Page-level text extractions

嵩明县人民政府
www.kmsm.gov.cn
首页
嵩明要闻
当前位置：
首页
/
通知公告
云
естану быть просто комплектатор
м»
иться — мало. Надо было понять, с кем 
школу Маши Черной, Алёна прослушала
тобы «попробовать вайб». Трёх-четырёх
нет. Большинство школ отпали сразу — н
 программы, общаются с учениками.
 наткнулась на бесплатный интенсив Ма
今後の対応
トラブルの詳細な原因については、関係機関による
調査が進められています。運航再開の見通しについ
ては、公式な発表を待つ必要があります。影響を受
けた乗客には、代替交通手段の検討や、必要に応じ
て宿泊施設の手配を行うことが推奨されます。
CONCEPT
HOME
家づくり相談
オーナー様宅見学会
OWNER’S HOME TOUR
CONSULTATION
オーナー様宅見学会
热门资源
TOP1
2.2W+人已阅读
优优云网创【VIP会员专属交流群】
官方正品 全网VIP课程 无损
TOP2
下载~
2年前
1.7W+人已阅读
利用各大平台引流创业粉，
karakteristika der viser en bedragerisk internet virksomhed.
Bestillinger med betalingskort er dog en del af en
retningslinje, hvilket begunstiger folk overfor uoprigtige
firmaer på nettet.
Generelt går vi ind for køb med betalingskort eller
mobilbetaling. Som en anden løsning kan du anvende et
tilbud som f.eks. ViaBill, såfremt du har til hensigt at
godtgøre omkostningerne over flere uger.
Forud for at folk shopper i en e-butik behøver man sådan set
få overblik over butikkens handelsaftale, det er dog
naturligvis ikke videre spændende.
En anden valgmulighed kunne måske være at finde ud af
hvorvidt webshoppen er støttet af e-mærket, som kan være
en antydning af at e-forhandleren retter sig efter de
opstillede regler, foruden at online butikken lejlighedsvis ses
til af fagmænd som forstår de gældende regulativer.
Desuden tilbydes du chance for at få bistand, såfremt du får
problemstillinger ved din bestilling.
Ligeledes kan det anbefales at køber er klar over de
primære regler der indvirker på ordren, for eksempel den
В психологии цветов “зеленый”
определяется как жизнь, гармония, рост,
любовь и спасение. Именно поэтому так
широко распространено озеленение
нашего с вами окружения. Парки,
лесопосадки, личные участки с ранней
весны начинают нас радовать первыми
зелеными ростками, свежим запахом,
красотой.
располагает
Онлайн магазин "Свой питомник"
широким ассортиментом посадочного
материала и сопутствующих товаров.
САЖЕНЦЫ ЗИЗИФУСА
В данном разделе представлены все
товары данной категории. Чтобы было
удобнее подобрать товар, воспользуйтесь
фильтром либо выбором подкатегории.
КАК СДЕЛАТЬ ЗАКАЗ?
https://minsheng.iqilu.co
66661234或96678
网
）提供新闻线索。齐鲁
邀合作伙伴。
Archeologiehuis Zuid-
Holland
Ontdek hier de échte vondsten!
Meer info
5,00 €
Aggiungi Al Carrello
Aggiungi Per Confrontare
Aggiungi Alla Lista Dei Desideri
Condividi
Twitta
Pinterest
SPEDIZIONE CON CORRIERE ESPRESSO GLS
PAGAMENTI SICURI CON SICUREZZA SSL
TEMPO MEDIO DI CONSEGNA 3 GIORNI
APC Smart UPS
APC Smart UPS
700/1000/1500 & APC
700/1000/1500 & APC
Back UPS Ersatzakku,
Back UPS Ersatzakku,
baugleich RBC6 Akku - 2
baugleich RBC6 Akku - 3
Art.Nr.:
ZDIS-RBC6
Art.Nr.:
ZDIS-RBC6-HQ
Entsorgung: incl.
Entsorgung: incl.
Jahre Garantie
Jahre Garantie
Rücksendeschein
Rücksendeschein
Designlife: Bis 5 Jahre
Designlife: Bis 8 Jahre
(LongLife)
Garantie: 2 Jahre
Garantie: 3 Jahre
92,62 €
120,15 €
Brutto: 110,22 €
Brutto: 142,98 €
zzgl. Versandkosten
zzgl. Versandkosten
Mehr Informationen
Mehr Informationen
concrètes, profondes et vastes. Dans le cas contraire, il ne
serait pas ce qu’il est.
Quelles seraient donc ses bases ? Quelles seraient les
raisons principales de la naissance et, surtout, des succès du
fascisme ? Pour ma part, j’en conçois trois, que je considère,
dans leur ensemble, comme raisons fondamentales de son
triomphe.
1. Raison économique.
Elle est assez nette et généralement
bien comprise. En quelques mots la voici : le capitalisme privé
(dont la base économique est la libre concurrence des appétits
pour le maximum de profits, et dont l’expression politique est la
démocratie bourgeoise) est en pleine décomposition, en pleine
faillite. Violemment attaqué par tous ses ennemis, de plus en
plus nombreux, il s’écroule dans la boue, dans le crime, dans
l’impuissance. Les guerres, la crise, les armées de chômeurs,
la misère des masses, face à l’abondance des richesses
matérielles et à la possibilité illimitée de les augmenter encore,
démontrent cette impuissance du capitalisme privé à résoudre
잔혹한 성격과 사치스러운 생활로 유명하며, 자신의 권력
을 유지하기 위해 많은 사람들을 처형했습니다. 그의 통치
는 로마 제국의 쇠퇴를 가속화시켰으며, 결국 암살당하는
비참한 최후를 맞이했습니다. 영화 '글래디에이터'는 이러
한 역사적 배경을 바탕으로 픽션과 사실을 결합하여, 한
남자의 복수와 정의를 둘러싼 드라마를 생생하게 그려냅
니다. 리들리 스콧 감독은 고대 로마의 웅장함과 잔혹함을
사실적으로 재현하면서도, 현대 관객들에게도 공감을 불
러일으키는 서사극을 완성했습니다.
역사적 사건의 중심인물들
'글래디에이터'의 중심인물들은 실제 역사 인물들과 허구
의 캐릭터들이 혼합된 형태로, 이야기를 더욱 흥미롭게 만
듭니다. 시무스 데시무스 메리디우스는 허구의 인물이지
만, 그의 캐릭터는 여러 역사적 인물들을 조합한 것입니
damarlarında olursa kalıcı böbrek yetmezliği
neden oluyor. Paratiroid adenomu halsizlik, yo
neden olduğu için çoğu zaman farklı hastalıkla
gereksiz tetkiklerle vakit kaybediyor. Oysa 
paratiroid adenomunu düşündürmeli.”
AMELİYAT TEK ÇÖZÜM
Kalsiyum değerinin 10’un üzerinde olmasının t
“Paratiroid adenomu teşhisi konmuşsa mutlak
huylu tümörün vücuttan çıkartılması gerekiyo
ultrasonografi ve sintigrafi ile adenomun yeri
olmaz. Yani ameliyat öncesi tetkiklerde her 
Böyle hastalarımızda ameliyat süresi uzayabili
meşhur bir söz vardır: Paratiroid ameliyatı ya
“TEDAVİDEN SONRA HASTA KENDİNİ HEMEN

▶ PROBLEM:
Among the entries above, find the line with "opstillede regler, foruden" and the line with "удобнее подобрать товар, воспользуйтесь"; give again exactly these two lines and all lines between them.

▶ COMPLETED EXERCISE:
opstillede regler, foruden at online butikken lejlighedsvis ses
til af fagmænd som forstår de gældende regulativer.
Desuden tilbydes du chance for at få bistand, såfremt du får
problemstillinger ved din bestilling.
Ligeledes kan det anbefales at køber er klar over de
primære regler der indvirker på ordren, for eksempel den
В психологии цветов “зеленый”
определяется как жизнь, гармония, рост,
любовь и спасение. Именно поэтому так
широко распространено озеленение
нашего с вами окружения. Парки,
лесопосадки, личные участки с ранней
весны начинают нас радовать первыми
зелеными ростками, свежим запахом,
красотой.
располагает
Онлайн магазин "Свой питомник"
широким ассортиментом посадочного
материала и сопутствующих товаров.
САЖЕНЦЫ ЗИЗИФУСА
В данном разделе представлены все
товары данной категории. Чтобы было
удобнее подобрать товар, воспользуйтесь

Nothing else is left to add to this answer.